Opened on 21 June this year, the Riverside Museum, Glasgow by Zaha Hadid Architects has welcomed over half a million visitors. The Museum is the UK’s newest and most exciting visitor attraction. Located on the banks of the River Clyde, the world-class Riverside Museum is a marvel of design and engineering. credit: Culture & Sport Glasgow (Museums), hufton + crow
Moored outside is the 19th-century sailing ship Glenlee, creating an iconic destination that explores our histories and embraces our future.
Inside the Zaha Hadid-designed museum, visitors will be struck by the stunning displays, packed with fascinating exhibits, high-tech and hands-on interactives, and inspiring and moving stories.
They’ll be able to walk down our re-created 1900s street, drive a locomotive and tackle a tenement fire.
They’ll be able to meet artists and entrepreneurs, dancers and drivers, peace protesters and shipwreck survivors.
With more than 3,000 objects on display, from skateboards to locomotives, paintings to prams, velocipedes to voiturettes, there is something for visitors of all ages.
Entry to Riverside Museum is free.
Councillor Gordon Matheson, leader of Glasgow City Council, said: “The Riverside Museum has been a huge hit since the day it opened to the public. We knew just how much visitors loved the old Museum of Transport at Kelvin Hall but even so, the reaction to the Riverside Museum has been phenomenal. The feedback from people has been overwhelmingly positive and we are already seeing visitors returning time and again to enjoy Glasgow’s latest attraction.”
“It is wonderful to see that the new museum has captured everyone’s imagination,” said Zaha Hadid. “Such passion for innovation and discovery from all members of the community is very exciting.”
The visitors who tipped the museum over the 500,000 mark on August 11 were the Kerr family. Mr Kerr said: “My dad worked in the yards at Yarrows and I would have loved to have shown him round here. It is a fantastic building and they have done a great job. I have been to the old museums at Kelvin Hall and Albert Drive but this building is something else. We really enjoyed our visit.”

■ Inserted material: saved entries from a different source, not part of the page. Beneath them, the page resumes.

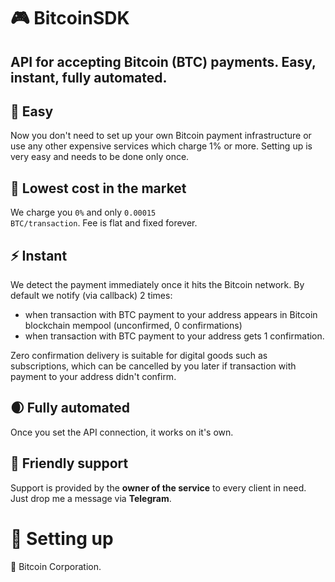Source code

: # 🎮 BitcoinSDK
## API for accepting Bitcoin (BTC) payments. Easy, instant, fully automated.

## 🌴 Easy
Now you don't need to set up your own Bitcoin payment infrastructure or use any other expensive services which charge 1% or more. Setting up is very easy and needs to be done only once.

## 🌿 Lowest cost in the market
We charge you <code>0%</code> and only <code>0.00015 BTC/transaction</code>. Fee is flat and fixed forever.

## ⚡️ Instant
We detect the payment immediately once it hits the Bitcoin network. By default we notify (via callback) 2 times:
- when transaction with BTC payment to your address appears in Bitcoin blockchain mempool (unconfirmed, 0 confirmations)
- when transaction with BTC payment to your address gets 1 confirmation.

Zero confirmation delivery is suitable for digital goods such as subscriptions, which can be cancelled by you later if transaction with payment to your address didn't confirm.

## 🌒 Fully automated
Once you set the API connection, it works on it's own.

## 💚 Friendly support
Support is provided by the <b>owner of the service</b> to every client in need. Just drop me a message via <b>Telegram</b>.

# 🦚 Setting up

🌲 Bitcoin Corporation.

The Riverside Museum’s design is derived from its context. Located where the River Kelvin joins the Clyde, the design flows from the city to the river; symbolizing a dynamic relationship where the museum is the transition from one to the other. The design is a sectional extrusion, open at opposing ends along a diverted linear path, allowing the museum to position itself as a third river flowing through one of the city’s most historic locations.
The museum is home to the transport, engineering and shipbuilding legacy that made Glasgow the ‘Second City of the Empire’. Hadid’s first major public commission to open in the UK and housing more than 3,000 exhibits, the museum reveals the rich and varied stories of Glasgow’s great achievements, vibrant spirit and technological breakthroughs.
“The history of Glasgow is profoundly interlinked with the history of the River Clyde and together they have informed the museum’s design,” explains Hadid. “Through architecture, we can investigate future possibilities yet also explore the cultural foundations that have defined the city. The Riverside Museum is truly unique project where the exhibits and building come together at this prominent location on the Clyde to engage and inspire all visitors.
“The fluid design continues Glasgow’s rich engineering traditions; a true demonstration and celebration of the skills and passion of local engineers and contractors who helped to bring this building to life. The Riverside Museum rises from Glasgow’s great industrial past to become an integral element of the modern city which is embracing its future.”
At the opening of the museum Councillor Matheson said: “Glasgow’s history as an industrial giant, a global leader in engineering and shipbuilding, is celebrated in an architectural masterpiece which shows that we remain at the cutting edge of design and technology. On the same spot where ships and paddle steamers were built, the launch of the Riverside Museum is an occasion which both Glasgow and Scotland can be proud of. While we celebrate our past, we are determined to look to the future. Indeed, now there are more people working in Glasgow in culture and tourism than ever worked in the shipyards even at their height. Glasgow is a city transformed, from post industrial wasteland, to a global destination for culture and sport.”
Lord Smith of Kelvin, Chair of the Riverside Museum Appeal said: “I want to thank the trustees, our patrons, companies, trusts and the many thousands of individuals who have all contributed to this outstanding celebration of Glasgow’s great industrial and engineering history. Every penny raised by the appeal has been spent on creating what is becoming one of the UK’s leading visitor attractions, but more importantly, a place where children can be inspired by the skills and talents which made Glasgow a global great.”
The Riverside Museum opened on 21 June. It has been funded by Glasgow City Council, the Heritage Lottery Fund and the Riverside Museum Appeal.